» **PAGE EXCERPT**
· · · ·
Only two things have come from "TiVo Towers" - stopping taking cash, and updating the service agreement.

The first one looks odd. Two possible explanations I can think of a) the Virgin contract says only they can sell TiVo service in the UK, so Sky can't carry on taking the cash (is it Sky who the 310 went to?) or b) they are softening up for a closure.

Second one could be administrative tidying, splitting the UK S1 service contract from the US one. or it could eb drawing out attention to the rules so we know that thay have the right to turn off the service when they do.

So you could read it neutral, or you could read it negative - up to you.

Either way I fail to see what good lobbying them would do at this stage. They are keeping the service going at the moment as a freebie. Don't look a gift horse in the mouth (or demand more gift horses).


----------



## cwaring

spitfires said:


> If you have an alternative vibe then please feel free to state - _including evidence_ (such as a definitive statement from Tivo Inc) - that they _will_ keep the service running.
· · · ·
» **DATASET**

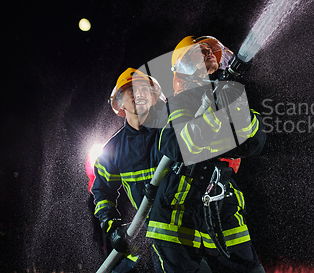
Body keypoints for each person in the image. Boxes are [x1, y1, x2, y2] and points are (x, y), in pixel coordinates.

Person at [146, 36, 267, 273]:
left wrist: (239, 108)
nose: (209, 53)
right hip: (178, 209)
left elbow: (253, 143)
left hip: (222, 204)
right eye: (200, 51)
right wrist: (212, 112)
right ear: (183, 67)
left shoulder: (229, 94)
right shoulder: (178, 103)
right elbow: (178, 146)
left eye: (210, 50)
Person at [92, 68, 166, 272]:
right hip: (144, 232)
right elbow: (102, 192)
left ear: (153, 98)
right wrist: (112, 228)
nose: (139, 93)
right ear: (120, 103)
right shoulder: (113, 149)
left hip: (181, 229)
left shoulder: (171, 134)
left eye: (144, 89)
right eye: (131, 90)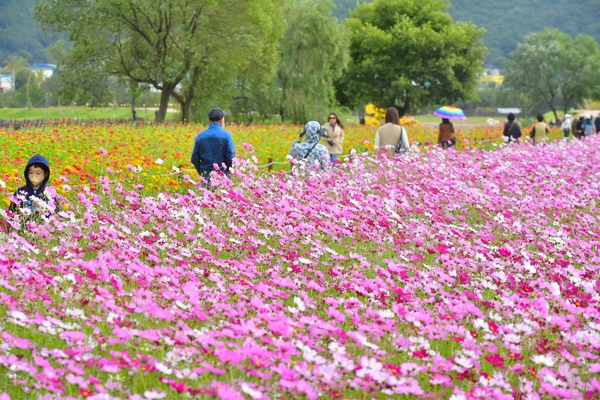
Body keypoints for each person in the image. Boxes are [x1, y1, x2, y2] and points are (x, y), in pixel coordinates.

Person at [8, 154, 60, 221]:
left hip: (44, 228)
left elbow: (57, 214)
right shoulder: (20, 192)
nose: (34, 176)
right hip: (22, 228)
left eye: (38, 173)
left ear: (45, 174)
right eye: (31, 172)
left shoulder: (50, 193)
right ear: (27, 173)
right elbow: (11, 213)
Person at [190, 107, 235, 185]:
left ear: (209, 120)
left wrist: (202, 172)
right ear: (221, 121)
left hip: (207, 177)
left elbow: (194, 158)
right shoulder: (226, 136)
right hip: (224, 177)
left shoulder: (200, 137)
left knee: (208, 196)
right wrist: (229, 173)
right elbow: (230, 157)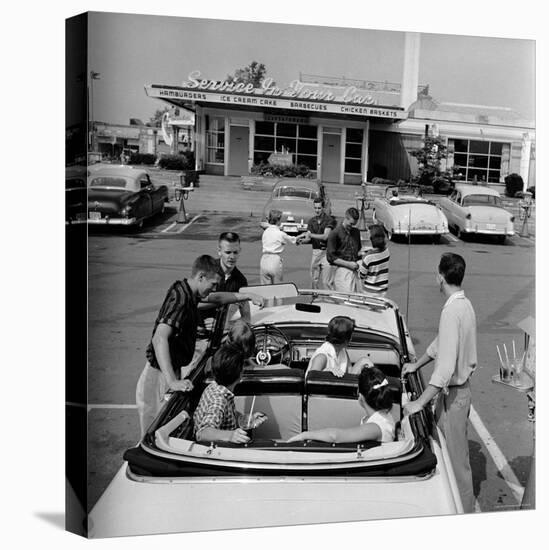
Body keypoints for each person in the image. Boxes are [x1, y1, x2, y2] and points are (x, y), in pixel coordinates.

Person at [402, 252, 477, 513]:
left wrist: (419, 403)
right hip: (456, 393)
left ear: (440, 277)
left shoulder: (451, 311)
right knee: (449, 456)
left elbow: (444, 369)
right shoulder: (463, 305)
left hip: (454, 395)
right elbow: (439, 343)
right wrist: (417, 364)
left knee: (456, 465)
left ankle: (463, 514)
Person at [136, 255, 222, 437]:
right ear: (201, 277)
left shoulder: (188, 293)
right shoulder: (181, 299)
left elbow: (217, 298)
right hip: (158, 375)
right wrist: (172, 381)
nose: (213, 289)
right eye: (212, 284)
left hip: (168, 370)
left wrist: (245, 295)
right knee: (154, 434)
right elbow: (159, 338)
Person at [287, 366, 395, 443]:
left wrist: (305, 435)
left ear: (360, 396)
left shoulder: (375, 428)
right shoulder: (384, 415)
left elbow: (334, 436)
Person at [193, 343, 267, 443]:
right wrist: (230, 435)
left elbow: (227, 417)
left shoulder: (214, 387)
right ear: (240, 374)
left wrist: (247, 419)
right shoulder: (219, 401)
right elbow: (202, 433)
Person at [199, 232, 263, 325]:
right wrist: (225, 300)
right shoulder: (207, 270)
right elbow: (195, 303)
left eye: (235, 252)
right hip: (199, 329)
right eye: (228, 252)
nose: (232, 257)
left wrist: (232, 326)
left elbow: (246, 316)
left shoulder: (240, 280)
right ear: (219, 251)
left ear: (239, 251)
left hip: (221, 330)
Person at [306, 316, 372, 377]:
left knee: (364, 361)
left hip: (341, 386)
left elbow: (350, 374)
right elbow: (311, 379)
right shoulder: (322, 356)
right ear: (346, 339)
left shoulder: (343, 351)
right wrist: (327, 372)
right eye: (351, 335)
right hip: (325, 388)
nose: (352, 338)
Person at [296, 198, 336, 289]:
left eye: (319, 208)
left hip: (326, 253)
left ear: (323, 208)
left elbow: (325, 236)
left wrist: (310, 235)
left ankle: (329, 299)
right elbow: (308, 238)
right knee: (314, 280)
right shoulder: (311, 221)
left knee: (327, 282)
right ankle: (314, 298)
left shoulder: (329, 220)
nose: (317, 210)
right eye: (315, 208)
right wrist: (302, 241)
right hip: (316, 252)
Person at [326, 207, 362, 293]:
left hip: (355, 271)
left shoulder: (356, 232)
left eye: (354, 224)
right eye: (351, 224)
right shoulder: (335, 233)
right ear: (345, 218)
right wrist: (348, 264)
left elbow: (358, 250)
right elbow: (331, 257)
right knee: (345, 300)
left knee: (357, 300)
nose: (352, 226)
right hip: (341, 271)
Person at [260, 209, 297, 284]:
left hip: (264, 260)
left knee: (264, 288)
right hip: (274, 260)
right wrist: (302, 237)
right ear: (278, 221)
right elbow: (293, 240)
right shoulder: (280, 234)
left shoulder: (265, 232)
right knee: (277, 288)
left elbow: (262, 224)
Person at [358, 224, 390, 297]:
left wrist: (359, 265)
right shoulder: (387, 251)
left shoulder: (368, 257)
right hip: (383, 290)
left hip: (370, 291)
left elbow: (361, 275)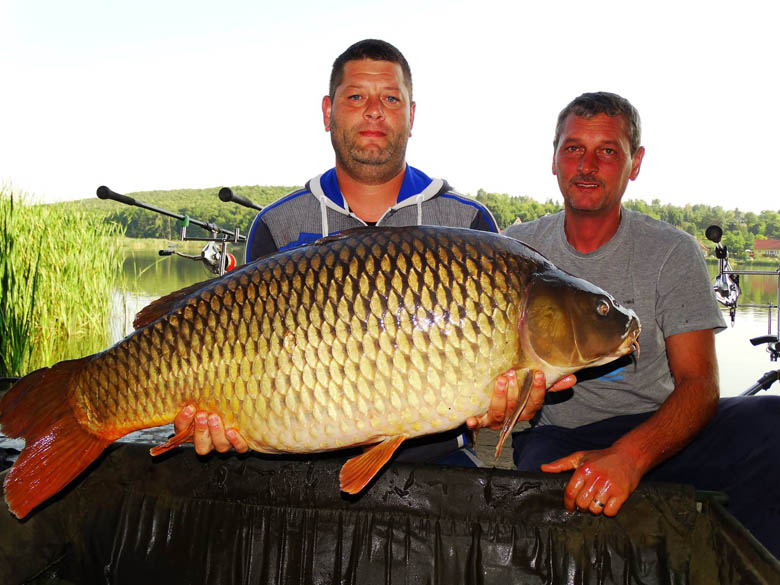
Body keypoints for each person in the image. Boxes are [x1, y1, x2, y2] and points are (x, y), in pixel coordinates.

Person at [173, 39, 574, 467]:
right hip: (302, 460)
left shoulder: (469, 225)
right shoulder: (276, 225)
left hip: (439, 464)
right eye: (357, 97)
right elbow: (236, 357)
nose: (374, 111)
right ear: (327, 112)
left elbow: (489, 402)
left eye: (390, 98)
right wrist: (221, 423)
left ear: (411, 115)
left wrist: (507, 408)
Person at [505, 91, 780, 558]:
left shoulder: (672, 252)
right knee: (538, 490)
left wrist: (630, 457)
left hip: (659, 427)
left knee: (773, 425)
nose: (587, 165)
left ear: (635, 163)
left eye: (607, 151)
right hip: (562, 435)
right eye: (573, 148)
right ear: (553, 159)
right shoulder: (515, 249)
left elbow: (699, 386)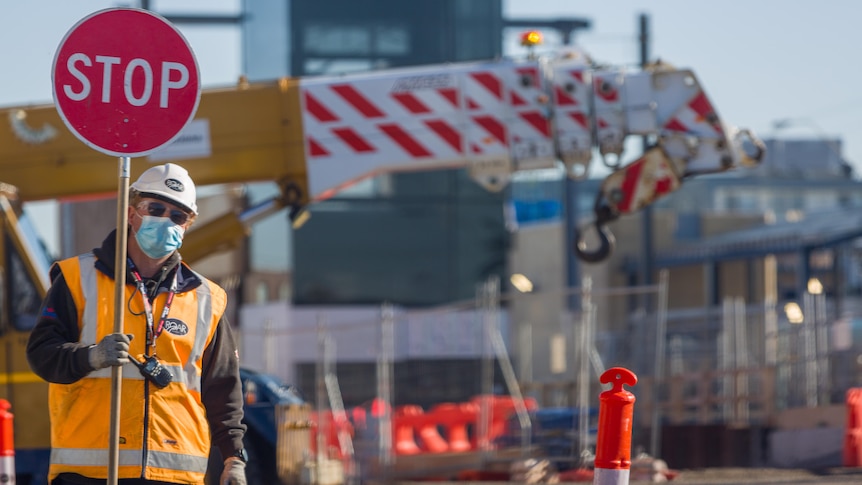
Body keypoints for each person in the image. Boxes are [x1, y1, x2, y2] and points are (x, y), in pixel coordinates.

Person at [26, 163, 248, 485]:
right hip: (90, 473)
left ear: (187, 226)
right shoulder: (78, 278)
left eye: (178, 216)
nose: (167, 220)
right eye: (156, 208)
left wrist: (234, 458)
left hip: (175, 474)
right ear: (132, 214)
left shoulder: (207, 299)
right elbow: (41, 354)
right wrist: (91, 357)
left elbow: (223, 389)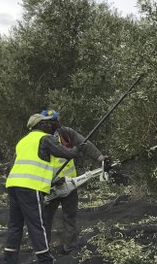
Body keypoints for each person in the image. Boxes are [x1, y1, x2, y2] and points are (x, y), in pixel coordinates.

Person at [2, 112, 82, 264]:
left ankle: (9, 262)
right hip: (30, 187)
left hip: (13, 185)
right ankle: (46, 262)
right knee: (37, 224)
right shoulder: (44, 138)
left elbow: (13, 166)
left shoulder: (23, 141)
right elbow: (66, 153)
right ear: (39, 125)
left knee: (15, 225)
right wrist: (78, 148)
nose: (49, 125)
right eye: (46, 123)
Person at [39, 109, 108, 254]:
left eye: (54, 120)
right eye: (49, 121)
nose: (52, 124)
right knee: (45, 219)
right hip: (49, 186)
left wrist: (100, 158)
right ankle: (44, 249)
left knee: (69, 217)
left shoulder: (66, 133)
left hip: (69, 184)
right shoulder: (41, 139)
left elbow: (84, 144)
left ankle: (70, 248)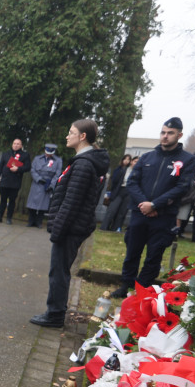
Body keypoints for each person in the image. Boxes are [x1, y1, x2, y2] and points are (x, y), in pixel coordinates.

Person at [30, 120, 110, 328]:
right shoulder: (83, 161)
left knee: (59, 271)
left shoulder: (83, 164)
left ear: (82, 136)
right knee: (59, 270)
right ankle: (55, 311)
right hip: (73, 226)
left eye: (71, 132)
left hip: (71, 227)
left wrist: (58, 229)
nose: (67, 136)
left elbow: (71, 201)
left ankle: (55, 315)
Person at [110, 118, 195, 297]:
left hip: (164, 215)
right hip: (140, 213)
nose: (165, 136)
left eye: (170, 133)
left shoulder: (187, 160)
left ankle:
· · · ·
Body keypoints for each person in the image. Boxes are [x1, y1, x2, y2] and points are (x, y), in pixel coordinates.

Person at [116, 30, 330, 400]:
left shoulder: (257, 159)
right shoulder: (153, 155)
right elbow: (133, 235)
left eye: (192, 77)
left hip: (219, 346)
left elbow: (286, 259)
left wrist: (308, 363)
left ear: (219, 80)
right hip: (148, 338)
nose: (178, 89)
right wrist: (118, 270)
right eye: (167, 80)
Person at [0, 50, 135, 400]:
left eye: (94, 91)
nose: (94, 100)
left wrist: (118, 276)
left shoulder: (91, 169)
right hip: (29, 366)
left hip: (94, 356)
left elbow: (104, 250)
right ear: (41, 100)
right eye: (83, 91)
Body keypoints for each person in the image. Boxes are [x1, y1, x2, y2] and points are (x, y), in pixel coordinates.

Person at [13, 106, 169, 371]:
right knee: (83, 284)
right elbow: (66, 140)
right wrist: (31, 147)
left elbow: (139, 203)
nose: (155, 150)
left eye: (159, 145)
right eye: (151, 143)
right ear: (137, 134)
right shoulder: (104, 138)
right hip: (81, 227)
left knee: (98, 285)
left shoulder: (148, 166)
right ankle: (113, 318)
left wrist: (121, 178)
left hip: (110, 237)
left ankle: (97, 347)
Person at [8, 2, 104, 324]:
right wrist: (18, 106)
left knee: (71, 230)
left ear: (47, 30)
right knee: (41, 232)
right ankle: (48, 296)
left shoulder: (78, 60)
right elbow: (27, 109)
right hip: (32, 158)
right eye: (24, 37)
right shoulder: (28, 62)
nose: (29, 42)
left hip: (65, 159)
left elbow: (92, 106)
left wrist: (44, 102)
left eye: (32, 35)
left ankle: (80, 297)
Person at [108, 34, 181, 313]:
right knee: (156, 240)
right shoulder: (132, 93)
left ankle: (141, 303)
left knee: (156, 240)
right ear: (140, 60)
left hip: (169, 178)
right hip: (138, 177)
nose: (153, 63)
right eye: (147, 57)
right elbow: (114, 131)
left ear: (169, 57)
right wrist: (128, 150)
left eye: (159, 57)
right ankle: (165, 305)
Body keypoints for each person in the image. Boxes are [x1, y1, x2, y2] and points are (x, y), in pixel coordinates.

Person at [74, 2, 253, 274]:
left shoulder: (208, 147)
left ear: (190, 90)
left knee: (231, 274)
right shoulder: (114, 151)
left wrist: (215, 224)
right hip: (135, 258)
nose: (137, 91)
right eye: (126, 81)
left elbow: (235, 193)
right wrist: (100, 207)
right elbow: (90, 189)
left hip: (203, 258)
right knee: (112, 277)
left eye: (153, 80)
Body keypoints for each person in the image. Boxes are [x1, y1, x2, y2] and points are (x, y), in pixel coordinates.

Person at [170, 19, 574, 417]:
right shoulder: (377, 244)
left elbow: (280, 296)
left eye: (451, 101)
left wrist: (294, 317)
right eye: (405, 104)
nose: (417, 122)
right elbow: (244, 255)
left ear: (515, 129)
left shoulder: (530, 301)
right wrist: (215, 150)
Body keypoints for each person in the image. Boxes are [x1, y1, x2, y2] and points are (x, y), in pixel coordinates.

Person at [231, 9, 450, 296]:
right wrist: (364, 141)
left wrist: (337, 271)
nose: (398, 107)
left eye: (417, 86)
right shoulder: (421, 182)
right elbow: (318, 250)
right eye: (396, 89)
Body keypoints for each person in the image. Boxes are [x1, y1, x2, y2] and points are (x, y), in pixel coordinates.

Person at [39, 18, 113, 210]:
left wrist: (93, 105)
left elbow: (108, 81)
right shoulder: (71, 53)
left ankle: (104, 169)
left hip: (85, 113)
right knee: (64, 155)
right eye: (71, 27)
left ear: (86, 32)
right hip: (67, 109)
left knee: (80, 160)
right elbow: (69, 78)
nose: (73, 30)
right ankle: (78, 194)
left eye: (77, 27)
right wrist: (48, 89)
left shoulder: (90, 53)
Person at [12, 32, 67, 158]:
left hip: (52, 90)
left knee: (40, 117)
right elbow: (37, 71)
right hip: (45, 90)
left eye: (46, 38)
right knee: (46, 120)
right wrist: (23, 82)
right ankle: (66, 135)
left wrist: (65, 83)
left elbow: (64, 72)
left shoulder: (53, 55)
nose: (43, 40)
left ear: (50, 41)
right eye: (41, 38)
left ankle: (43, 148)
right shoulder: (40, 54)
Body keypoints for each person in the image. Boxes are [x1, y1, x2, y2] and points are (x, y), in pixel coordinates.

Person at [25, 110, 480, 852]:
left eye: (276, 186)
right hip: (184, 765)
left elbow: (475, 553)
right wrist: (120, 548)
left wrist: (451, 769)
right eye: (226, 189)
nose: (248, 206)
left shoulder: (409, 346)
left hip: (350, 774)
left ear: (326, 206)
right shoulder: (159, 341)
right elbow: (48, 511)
· · · ·
» **PARTS OF THE EXERCISE**
**1.** Retype the passage of the TiVo forum excerpt starting at "Second one could" and ending at "when they do.".
**2.** List every possible explanation that the first post of the TiVo forum excerpt offers for the two developments that came from "TiVo Towers".

» **ANSWERS PROVIDED**
**1.**
Second one could be administrative tidying, splitting the UK S1 service contract from the US one. or it could eb drawing out attention to the rules so we know that thay have the right to turn off the service when they do.

**2.**
- The Virgin contract says only Virgin can sell TiVo service in the UK, so Sky cannot carry on taking the cash.
- They are softening up for a closure.
- Administrative tidying, splitting the UK S1 service contract from the US one.
- Drawing attention to the rules so that users know they have the right to turn off the service when they do.